**Problem description:** You are asked to filter the data below and copy every line holding "プロジェクトリーダー".

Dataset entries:
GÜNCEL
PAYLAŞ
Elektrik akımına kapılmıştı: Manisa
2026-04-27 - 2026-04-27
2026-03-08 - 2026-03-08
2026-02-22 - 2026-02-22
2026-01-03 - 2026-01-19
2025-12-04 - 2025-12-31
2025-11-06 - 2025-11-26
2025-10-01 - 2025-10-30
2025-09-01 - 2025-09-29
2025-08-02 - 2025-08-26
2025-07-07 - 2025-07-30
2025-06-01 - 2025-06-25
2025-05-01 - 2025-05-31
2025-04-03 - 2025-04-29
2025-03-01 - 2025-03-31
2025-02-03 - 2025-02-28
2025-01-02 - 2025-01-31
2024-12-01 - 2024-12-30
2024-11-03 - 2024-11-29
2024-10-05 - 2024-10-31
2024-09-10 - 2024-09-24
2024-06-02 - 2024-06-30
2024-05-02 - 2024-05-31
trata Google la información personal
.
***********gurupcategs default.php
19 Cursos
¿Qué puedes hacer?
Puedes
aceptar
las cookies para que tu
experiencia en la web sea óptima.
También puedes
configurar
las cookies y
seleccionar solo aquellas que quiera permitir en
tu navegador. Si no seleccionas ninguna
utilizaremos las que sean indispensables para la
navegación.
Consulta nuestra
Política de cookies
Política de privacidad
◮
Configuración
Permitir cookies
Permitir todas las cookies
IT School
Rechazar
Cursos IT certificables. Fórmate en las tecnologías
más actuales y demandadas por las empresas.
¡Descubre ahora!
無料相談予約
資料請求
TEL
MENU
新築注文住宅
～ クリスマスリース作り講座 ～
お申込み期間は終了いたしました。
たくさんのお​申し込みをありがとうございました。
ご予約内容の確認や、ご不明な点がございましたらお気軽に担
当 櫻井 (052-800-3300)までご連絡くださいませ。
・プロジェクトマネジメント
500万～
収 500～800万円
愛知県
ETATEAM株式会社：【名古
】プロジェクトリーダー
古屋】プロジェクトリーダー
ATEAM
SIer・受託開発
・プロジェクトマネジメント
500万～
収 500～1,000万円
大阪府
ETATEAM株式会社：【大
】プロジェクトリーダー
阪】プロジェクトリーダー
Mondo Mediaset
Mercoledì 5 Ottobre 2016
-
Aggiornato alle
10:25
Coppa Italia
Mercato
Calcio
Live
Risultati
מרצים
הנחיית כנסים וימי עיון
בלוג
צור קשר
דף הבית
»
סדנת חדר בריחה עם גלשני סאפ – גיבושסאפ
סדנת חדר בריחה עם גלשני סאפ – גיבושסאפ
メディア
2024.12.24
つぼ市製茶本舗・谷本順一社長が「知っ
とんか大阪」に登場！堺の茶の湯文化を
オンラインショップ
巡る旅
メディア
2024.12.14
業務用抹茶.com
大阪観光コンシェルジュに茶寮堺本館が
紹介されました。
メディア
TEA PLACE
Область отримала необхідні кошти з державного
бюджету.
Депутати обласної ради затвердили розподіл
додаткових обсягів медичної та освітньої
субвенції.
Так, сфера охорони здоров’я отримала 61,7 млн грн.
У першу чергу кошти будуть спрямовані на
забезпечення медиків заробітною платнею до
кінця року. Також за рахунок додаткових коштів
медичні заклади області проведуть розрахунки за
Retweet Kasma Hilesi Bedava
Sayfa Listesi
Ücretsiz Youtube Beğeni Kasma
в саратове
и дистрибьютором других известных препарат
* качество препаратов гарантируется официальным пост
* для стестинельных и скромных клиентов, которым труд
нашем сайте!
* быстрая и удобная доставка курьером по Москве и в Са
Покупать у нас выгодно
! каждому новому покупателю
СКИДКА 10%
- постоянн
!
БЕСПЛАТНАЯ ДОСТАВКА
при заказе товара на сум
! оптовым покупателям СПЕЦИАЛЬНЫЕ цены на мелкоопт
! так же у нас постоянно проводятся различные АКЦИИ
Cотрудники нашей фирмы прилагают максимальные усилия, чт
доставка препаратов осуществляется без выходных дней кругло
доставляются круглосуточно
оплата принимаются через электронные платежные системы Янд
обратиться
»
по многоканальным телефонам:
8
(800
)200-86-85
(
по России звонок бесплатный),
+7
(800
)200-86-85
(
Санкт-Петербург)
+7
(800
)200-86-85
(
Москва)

**Answer space:**
】プロジェクトリーダー
古屋】プロジェクトリーダー
】プロジェクトリーダー
阪】プロジェクトリーダー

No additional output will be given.